→ Your instructions
Transcribe the entries from their first line through the line holding "Los sirvientes del templo: los", inclusive.
════════════════
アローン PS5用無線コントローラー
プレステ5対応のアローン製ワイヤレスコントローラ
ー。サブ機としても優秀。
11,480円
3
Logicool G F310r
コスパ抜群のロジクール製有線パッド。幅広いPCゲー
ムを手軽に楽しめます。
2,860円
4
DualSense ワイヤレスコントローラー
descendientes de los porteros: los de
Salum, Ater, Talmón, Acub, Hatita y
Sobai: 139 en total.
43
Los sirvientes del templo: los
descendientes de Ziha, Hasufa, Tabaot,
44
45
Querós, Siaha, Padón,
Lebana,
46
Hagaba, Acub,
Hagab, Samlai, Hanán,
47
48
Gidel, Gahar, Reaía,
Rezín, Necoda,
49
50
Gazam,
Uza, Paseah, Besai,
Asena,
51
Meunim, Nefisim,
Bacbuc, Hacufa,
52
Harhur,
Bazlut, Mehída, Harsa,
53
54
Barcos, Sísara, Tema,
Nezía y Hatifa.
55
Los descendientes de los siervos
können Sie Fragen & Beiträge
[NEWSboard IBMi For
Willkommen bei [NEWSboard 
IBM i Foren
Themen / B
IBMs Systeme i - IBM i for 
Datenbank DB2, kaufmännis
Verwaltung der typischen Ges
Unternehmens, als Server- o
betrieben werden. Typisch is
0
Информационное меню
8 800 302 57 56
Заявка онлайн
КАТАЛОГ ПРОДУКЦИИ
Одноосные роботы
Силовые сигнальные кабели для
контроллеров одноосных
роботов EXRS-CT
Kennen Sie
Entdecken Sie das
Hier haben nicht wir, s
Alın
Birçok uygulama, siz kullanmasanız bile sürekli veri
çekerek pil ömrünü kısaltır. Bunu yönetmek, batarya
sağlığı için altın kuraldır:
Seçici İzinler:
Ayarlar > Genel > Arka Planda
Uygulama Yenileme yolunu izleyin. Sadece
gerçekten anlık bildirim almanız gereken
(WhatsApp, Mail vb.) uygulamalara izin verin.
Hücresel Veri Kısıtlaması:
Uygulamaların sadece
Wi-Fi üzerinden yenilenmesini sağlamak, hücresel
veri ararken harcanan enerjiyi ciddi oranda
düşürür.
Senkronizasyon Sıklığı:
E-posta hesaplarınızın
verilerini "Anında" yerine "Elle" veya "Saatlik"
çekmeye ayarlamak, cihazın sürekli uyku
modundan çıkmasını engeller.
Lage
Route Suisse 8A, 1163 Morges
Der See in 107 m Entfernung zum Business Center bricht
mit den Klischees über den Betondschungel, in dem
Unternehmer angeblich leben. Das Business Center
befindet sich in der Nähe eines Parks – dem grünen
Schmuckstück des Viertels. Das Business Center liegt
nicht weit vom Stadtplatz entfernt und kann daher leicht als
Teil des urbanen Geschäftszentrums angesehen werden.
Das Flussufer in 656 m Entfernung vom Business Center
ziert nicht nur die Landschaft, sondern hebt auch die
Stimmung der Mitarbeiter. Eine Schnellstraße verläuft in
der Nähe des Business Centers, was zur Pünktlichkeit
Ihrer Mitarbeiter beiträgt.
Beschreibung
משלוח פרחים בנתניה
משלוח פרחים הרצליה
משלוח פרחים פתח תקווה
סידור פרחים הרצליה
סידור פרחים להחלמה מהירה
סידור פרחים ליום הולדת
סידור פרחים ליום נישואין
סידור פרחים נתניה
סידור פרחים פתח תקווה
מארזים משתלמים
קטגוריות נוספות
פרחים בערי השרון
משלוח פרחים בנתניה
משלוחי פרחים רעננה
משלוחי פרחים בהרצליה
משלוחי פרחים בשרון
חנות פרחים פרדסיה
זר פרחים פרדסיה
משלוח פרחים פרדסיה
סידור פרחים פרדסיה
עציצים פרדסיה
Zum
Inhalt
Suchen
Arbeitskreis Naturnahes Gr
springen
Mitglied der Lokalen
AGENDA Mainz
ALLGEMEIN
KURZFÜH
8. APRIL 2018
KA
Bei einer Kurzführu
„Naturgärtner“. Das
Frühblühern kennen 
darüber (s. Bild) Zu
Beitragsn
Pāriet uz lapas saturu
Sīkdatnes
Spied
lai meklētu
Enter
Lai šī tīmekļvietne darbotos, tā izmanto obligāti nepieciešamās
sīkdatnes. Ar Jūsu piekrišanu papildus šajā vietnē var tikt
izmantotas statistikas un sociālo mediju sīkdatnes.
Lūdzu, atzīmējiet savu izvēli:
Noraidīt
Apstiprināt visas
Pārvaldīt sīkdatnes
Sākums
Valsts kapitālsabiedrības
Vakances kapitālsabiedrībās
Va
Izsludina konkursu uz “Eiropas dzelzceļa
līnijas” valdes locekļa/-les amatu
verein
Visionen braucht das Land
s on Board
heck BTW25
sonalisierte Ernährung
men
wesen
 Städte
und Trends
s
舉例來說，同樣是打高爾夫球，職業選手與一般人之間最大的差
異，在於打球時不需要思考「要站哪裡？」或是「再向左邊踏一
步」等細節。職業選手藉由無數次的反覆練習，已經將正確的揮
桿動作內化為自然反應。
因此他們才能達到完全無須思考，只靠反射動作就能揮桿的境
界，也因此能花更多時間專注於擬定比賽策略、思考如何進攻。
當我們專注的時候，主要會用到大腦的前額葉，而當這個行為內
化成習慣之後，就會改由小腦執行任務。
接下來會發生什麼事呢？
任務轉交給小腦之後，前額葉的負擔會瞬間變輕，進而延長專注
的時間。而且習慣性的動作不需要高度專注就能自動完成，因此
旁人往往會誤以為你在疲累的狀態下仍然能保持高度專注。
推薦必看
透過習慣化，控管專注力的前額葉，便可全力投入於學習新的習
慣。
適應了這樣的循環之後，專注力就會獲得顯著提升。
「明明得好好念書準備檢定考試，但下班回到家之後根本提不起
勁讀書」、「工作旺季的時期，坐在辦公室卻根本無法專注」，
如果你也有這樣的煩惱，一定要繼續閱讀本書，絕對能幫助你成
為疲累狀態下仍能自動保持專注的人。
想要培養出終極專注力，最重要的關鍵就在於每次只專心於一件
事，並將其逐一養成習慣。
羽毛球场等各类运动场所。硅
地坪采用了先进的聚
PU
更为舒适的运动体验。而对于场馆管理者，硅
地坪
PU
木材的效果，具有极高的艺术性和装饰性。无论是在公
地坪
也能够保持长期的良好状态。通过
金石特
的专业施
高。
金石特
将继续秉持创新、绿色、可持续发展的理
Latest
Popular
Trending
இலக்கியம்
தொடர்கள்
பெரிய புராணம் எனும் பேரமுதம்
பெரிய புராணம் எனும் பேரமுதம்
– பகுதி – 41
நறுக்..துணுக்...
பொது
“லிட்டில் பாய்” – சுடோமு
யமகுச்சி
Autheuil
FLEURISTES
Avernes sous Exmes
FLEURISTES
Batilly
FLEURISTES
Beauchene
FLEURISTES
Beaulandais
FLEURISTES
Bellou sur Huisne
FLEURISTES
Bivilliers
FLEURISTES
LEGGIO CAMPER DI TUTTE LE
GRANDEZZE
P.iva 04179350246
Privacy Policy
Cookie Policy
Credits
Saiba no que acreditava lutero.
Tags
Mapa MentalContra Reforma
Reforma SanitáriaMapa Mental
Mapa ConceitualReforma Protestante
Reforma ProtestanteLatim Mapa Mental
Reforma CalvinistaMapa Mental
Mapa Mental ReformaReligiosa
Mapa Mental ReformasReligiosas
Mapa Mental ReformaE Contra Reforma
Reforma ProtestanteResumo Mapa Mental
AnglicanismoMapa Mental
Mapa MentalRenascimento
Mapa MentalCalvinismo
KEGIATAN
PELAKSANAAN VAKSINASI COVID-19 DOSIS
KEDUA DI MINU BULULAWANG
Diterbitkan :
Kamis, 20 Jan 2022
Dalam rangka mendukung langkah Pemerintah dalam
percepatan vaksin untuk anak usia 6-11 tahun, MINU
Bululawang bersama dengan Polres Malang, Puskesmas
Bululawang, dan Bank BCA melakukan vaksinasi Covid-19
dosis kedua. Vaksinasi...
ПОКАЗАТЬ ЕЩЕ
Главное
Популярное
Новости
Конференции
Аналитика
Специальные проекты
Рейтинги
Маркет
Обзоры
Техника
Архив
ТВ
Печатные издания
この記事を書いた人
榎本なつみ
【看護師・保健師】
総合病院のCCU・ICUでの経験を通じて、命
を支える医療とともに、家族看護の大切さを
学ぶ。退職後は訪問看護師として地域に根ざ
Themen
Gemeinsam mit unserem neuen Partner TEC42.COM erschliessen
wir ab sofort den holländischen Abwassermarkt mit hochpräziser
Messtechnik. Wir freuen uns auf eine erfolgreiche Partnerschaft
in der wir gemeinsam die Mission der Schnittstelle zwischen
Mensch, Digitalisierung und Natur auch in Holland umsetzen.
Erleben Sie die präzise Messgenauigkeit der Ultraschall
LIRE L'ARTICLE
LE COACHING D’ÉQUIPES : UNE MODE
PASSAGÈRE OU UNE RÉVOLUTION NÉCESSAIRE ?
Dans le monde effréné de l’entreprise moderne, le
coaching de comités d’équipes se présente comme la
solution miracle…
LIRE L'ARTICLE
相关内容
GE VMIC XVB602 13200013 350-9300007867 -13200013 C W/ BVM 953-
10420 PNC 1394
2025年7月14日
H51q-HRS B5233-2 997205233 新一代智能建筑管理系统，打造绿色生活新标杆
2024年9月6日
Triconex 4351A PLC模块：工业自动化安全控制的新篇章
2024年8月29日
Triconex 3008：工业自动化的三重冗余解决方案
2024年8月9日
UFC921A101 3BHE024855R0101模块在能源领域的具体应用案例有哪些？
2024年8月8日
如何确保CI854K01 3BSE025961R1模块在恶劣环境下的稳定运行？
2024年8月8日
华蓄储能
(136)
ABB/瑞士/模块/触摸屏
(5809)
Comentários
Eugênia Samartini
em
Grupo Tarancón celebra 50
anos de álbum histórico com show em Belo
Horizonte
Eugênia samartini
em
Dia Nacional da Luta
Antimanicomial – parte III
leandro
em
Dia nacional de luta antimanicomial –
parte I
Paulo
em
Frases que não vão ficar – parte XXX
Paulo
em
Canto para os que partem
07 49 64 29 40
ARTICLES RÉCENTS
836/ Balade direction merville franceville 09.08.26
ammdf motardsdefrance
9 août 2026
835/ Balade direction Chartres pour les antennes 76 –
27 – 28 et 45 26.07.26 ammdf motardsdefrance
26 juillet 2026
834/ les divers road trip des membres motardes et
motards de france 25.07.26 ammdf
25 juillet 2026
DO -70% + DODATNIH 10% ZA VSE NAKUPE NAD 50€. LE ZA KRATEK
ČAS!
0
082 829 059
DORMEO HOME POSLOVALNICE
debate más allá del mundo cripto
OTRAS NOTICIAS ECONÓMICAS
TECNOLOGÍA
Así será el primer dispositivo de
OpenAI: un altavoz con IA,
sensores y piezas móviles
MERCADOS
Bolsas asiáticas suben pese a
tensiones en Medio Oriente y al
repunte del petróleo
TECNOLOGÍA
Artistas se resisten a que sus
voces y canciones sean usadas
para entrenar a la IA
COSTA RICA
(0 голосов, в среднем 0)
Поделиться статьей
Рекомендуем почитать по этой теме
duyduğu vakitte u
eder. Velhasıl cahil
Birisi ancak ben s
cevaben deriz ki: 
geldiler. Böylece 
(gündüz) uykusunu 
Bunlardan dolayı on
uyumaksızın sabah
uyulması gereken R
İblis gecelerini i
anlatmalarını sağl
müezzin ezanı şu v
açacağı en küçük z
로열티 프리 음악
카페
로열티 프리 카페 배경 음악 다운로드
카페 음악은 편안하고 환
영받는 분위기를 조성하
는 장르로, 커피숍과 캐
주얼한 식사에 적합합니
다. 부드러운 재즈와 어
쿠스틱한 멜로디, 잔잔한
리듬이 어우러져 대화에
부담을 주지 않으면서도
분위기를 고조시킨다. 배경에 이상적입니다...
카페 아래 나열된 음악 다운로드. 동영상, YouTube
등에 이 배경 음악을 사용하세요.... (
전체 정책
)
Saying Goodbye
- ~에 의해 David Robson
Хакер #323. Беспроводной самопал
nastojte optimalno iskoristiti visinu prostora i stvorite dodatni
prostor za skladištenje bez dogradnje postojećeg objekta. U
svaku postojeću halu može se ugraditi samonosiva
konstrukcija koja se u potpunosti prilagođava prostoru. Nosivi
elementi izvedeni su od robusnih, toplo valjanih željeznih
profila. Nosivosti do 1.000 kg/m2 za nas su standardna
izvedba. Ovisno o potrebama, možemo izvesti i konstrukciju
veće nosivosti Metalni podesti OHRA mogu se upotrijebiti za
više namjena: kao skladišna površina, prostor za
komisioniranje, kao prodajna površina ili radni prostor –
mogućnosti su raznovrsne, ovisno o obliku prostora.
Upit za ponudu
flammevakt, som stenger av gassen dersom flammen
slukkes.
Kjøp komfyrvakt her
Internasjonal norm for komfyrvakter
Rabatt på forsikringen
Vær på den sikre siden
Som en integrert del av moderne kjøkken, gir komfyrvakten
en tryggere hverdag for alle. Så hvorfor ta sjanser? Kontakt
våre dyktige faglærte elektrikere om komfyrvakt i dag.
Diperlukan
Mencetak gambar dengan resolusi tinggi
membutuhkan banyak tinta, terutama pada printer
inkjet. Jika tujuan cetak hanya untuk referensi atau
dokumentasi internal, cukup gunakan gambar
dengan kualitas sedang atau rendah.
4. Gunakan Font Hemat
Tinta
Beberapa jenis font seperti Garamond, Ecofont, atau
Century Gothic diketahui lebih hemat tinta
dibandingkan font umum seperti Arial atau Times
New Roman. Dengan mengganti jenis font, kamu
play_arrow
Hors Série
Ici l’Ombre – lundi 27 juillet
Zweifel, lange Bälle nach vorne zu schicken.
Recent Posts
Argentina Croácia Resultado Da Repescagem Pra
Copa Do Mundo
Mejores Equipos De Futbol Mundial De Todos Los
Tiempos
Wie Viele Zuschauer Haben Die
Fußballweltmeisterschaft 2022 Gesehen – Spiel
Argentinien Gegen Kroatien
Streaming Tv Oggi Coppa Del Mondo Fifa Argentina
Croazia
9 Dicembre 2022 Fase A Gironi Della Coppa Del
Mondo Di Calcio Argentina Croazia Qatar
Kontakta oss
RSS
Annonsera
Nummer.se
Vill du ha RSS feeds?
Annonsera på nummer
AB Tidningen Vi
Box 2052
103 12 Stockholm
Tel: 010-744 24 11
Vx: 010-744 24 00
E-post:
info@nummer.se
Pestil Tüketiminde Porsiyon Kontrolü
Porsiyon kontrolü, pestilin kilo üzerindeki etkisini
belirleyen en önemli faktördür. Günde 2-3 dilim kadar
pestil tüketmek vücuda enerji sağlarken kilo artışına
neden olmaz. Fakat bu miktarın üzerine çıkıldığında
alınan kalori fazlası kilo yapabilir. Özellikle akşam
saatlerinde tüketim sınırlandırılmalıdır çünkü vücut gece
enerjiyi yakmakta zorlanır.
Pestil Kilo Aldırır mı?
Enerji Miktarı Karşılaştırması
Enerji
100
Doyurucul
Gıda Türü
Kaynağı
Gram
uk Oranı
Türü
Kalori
════════════════
→ Result
アローン PS5用無線コントローラー
プレステ5対応のアローン製ワイヤレスコントローラ
ー。サブ機としても優秀。
11,480円
3
Logicool G F310r
コスパ抜群のロジクール製有線パッド。幅広いPCゲー
ムを手軽に楽しめます。
2,860円
4
DualSense ワイヤレスコントローラー
descendientes de los porteros: los de
Salum, Ater, Talmón, Acub, Hatita y
Sobai: 139 en total.
43
Los sirvientes del templo: los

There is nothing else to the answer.